Education Department fails to discharge disabled student loan borrowers
People with recently-acquired disabilities have been swimming through an endless sea of red tape to get the U.S. Department of Education to forgive their student loans. And in a joint investigation, ProPublica and the Center for Public Integrity uncovered evidence that the department has been repeatedly rejecting applications for those who qualify under federal law to have their loans forgiven, even after the requests have been approved by individual lenders and the Social Security Administration. The investigation found that between 2007 and 2009, the department received 174,718 discharge applications; 45,000 were rejected or remained unsolved.
Federal law dictates that the education department forgive borrowers of their loan obligations if they develop severe and lasting disabilities after they took out federal student loans. The law is intended to spare disabled borrowers –- some of whom cannot and never will be able to work, and thus never be able to pay off their debt.

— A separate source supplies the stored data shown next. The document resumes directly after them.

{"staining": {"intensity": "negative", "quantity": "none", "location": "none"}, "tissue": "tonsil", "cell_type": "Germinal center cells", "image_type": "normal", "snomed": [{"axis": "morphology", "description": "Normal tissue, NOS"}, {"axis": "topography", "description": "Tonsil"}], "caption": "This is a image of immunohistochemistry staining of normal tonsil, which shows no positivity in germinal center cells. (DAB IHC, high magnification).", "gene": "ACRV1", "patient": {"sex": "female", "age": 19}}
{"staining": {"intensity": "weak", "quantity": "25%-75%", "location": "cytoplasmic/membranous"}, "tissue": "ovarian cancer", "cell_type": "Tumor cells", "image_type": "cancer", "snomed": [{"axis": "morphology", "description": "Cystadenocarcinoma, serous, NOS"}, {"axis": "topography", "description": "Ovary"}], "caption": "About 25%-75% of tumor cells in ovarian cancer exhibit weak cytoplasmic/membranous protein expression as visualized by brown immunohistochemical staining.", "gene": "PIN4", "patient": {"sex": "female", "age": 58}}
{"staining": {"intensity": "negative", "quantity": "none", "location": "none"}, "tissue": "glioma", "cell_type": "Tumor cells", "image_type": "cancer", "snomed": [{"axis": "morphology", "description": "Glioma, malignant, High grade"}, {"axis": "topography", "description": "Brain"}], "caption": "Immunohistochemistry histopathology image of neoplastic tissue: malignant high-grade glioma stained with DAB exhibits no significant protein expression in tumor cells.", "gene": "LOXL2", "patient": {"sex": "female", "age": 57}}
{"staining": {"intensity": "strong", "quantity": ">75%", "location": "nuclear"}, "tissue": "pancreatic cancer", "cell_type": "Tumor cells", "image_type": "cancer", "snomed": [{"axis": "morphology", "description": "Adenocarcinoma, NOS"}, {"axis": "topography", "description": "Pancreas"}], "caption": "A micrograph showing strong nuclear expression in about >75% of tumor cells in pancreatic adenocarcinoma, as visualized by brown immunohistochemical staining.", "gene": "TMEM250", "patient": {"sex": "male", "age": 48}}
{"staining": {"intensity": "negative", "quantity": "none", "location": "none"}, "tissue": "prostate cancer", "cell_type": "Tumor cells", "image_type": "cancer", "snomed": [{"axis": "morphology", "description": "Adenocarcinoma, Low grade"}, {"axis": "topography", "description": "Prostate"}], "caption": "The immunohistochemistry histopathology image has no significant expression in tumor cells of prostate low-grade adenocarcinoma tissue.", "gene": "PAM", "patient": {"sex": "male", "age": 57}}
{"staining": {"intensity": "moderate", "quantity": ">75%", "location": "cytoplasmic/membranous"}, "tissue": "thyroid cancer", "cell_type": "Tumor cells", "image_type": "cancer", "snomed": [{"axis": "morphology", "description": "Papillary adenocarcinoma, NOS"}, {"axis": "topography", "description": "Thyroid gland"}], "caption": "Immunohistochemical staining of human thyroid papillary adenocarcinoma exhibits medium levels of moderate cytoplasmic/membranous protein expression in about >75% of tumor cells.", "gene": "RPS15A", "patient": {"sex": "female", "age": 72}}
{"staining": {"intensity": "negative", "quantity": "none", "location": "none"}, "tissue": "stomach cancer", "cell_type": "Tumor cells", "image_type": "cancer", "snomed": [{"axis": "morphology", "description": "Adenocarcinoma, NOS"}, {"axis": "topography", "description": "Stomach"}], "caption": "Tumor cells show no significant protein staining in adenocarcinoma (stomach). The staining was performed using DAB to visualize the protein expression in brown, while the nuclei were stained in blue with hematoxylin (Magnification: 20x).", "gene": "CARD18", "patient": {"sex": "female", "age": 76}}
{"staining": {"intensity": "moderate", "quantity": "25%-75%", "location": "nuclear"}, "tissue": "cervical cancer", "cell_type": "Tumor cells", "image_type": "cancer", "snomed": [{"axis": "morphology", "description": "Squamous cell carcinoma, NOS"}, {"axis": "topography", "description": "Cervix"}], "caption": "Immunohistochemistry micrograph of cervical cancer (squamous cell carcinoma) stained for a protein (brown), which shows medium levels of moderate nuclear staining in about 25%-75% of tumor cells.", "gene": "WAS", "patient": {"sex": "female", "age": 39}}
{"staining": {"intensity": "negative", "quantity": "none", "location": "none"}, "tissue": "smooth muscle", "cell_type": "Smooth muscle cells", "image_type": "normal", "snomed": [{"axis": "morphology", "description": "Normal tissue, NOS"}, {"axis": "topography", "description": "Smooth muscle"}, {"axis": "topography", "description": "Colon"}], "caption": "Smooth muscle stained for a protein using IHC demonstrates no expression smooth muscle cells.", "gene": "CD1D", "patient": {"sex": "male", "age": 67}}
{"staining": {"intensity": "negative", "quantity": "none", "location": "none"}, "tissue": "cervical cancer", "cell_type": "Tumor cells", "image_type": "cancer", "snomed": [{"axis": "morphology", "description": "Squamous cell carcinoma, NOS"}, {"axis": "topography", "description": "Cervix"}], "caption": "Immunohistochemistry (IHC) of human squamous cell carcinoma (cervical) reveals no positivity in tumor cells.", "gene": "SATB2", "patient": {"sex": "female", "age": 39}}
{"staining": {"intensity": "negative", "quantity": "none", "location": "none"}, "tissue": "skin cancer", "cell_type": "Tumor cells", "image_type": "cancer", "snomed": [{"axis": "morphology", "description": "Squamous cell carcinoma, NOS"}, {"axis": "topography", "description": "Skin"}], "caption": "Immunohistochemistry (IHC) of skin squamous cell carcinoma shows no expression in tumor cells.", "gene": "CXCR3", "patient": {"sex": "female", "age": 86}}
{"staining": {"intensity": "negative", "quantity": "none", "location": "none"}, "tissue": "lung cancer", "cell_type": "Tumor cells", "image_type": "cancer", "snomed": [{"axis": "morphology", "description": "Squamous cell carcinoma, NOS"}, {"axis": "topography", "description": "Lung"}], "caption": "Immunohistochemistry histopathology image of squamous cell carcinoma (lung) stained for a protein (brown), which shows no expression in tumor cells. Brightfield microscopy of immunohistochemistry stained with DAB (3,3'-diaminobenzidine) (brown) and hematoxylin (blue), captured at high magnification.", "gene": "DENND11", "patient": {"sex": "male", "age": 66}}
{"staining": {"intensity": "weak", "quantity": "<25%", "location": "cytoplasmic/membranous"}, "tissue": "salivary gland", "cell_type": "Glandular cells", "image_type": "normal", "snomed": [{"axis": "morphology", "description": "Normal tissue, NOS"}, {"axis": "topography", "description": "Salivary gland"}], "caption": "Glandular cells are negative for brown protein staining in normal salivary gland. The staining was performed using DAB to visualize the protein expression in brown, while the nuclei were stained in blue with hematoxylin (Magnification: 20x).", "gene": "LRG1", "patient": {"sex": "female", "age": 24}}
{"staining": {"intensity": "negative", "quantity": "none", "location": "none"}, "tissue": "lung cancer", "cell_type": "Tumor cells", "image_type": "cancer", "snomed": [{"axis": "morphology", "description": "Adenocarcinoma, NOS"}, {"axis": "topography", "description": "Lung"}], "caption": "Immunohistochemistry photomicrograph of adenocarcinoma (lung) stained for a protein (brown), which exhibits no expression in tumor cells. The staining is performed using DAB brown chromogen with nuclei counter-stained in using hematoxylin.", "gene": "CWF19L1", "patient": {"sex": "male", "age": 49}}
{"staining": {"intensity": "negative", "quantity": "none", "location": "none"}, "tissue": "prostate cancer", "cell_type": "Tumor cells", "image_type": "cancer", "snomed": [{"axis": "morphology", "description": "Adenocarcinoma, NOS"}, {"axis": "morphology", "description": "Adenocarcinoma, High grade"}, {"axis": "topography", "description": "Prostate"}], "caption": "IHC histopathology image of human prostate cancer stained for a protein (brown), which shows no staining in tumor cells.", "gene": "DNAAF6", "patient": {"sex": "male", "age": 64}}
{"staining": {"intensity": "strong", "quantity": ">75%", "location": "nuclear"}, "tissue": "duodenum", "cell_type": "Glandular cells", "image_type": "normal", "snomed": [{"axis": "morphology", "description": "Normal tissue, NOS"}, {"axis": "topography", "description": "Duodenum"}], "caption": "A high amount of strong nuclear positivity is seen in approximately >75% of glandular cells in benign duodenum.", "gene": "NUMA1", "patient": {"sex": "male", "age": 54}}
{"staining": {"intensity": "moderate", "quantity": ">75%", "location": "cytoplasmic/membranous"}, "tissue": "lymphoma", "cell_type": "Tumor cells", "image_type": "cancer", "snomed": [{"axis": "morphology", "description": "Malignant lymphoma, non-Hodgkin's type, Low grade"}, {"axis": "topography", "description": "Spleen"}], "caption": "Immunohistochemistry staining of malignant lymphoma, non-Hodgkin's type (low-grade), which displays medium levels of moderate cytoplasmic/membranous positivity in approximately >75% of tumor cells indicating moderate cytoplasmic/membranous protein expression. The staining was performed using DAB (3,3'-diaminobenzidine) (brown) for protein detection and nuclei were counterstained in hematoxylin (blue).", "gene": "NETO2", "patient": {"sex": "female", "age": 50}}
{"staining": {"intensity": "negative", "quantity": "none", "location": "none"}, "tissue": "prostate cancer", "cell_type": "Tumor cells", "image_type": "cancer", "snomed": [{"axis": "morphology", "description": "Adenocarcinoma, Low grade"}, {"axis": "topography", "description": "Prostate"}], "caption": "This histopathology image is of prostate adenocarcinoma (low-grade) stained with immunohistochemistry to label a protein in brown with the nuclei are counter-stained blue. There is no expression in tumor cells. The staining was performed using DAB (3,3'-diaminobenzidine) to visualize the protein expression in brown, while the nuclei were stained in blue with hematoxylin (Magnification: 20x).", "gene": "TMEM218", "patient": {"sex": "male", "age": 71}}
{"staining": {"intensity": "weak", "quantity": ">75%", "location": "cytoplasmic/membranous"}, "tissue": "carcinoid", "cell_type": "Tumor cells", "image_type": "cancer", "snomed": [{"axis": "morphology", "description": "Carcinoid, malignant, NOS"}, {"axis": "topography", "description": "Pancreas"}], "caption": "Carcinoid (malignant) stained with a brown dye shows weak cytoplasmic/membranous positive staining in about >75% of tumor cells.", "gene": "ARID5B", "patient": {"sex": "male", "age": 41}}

But currently, the process is tedious: Borrowers have to fill out endless forms and obtain medical records their doctors, and there is no written medical standard for determining a disability, and no formal appeals process for denial.
An internal report, first published in the Propublica/CPI investigation, uncovered internal documents from the federal student-aid ombudsman to the Education Department excoriating the department’s review process and recommending it be contract the decisions out to the other government agencies to determine disability.
The irony is that the department does contract out its loan-discharge decisions –- to private companies, who are also hired to manage other programs. And that’s part of the problem -– when decisions get back to the federal department, they often don’t make it back to the borrower who is still waiting for a response and meanwhile racking up interest on top of their piling debt. The ProPublica/CPI investigation pointed out cases of borrowers applying and reapplying to have their loans discharged for five years or longer and having to pay with their dismal Social Security checks.
Federal reforms have been made to ease the process for people who become disabled: In 2008, Congress passed a law that relaxed the discharge standard from terminal and indefinite to five full years and made it easier for veterans to be discharged immediately. Two years later, the Education Department implemented these changes, among others to improve communication with borrowers.
Reforms are nice, if they are actually practiced. But if the government can’t control its own departments, who can?